The next thing was the depersonalization/derealization. For her personally, the depersonalization occurred more strongly than the derealization, but sometimes both of them took place at the same time. Depersonalization means the feeling of disconnection from oneself. It’s like her body is not attached to “herself” anymore. She started to see herself with a third-person eye. If she did something, she knew she did it, but she felt as if it’s not “herself” that did the thing she just did but rather it’s just her body reaction. She felt like floating and could not take a hold on something from her current reality, even if it meant her own body. She turned into a humane-robot.
Then, she started revisiting all of her bad memories; and that included every bad decisions she ever made, every wrongdoings and humiliation she ever got, every drop of tears she ever shed, every beautiful opportunities she ever missed. And it’s not that she wanted to remember all these horrific scenes from her past, but she just couldn’t help it when the film just keep rolling inside her brain. She just felt sorry for herself. Embarassed. Worthless. Helpless. She could no longer see any purpose or meaning towards her life.
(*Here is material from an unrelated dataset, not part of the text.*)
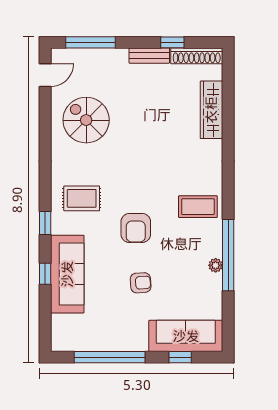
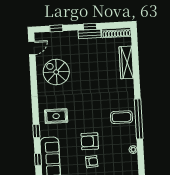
window: (90, 42) -> (56, 28), width x0.46
window: (172, 42) -> (90, 27), moved
armchair: (136, 228) -> (90, 141), moved, turned 90
window: (228, 255) -> (139, 119), moved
Then followed: Irritability, restlessness, loss of concentration, difficulty remembering things, easily tired, oversleeping, early-morning awakening, overeating, headaches, cramps.
The worst part was the nonstop cascade of tears that kept streaming down her cheeks as if her eyes were two broken dams. She could not stop to cry and cry and cry until her lungs gave out and there were no longer water inside her body she could spill from her eyes. But eventhough her tears already dried out, did not mean the pain was too. So it took her to the last sojourn.
Suicide trial. Relax, she’s a coward. She would never really tried to kill herself. At least not up until now. She’s just playing. Putting a scissor close to her arteries–just grazing it a little–or holding her breath as long as she can until she started to feel dizzy–then exhales and inhales another bag of air. Well see, she’s just a coward piece of garbage. Though she could no longer see any point in her being alive, she was just not as special as someone that is brave enough to actually kill themselves.
So after all the brutal storms hit her within around two or three days, all she eventually did were just closes her eyes and keeps breathing until the storms subsided. Tomorrow would be a better day, she thought. And it would. But she knew it wasn’t finished. She knew sometimes in the future, the raging storms will hit her again. Unluckily, she’d never knew when, so she could not prepare herself for when it came. She just had to deal with it the only way that she can. And the only way she knows is to contain these raging storms alone, because she doesn’t want others to look at her like she was some kind of victim—and mainly, she just could not trust other people to take this catastrophe as seriously as she feels herself.